With this incredible burden on her shoulders I expected Meg to be pretty world-weary, but she’s the complete opposite. After living her life in captivity, her new life in the Lakeside Courtyard provides the naive young woman with her first glimpses of the wonderful and often terrifying world around her. Meg’s sweetness and naivety provides a wonderful contrast to the suspicion of the Others she slowly befriends. Her failure to understand them and vice versa results in miscommunications that provided much-needed levity to the plot, which slowly builds towards a confrontation of truly epic proportions.
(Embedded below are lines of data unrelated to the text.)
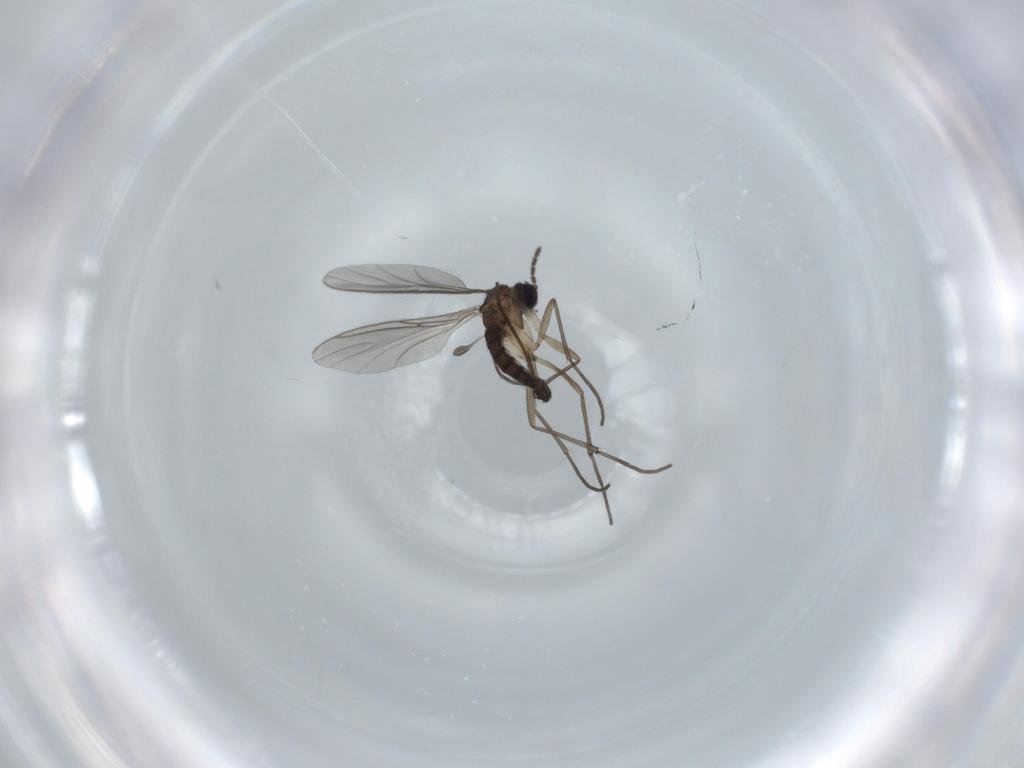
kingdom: Animalia
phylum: Arthropoda
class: Insecta
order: Diptera
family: Sciaridae
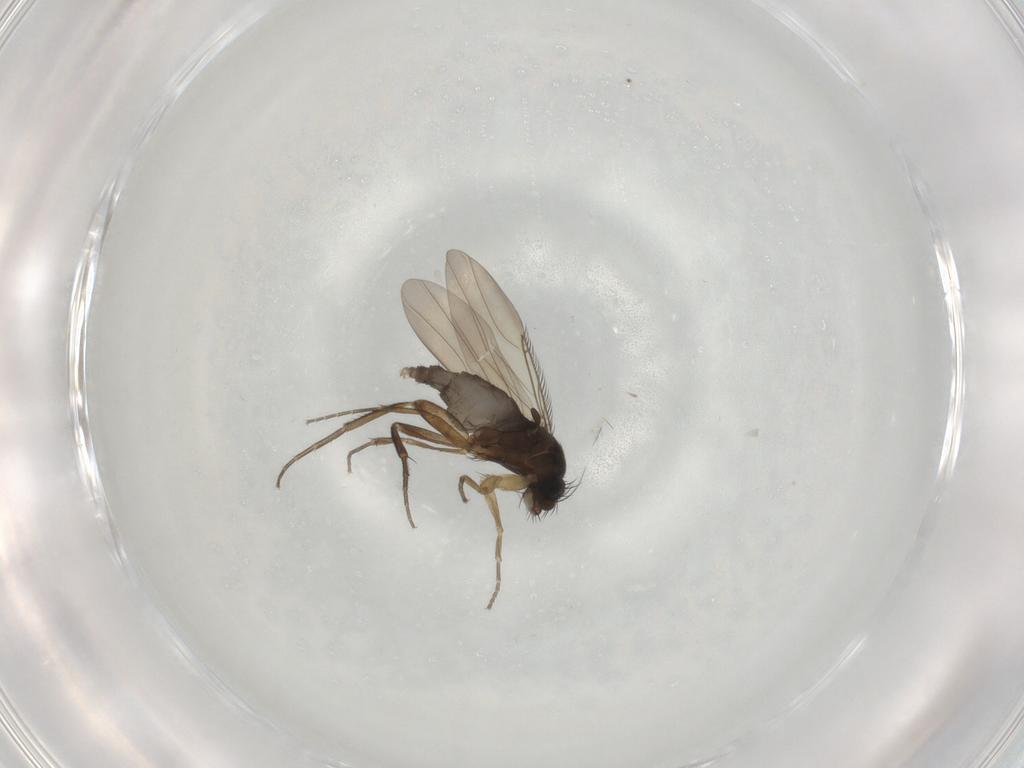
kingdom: Animalia
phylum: Arthropoda
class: Insecta
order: Diptera
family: Phoridae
But thankfully all is not doom and gloom, as Bishop ensures that the wonderful characters and the charming small town vibe of the Lakeside Courtyard are central elements of Written in Red. The Courtyard is a smaller section of the city solely populated by the Others, and serves as their HQ within Lakeside. Because of this somewhat insular setting we really get to know our main and secondary characters alike, becoming familiar with their quirks. My personal favourite is Simon Wolfgard, wolf shifter and de facto leader of the Others in Lakeside. His leadership role requires him to wear his human skin much more than he’d like; he may look human some of the time, but he’s not. Then again, Meg isn’t completely human either…but nor is she Other. The slow progression of their relationship from distrust to unlikely friends was beautifully done and I cannot wait to see where it takes them.
I also fell in love with the cast of secondary characters, particularly Henry Beargard. Henry is the Lakeside Courtyard’s spirit guide and a sculpture artist who has that gentle giant thing working for him. Well, at least until he sheds his human skin to reveal his true self – and becomes a massive grizzly. Of all the Others, Henry seems to have the best understanding of human behaviour and often attempts to explain the oddities of human-Other encounters for everyone else. His quiet wisdom and subtle humour were pitch perfect…and the guy barely (BEARLY) had any page time! Just goes to show that Anne Bishop does a masterful job of bringing characters to life.
Written in Red also gets bonus points from me for featuring adorable ponies who may or may not be more than they appear. Meg’s ability to get along with anyone extends to these ponies, and she feeds them carrots and sugar cubes in between her shifts at work and her horrific visions. The juxtaposition between these sweet moments and the horrific realities of life among the Others was what made Written in Red such an incredible reading experience for me. Bishop combines the sweet and the horrific in unexpected ways to create a multi-faceted world and nuanced characters that I cannot wait to come back to.
The fact that Bishop has struck the match on a slow-burn romance between two characters who are also by turns horrific and sweet? That’s just icing on the cake, baby.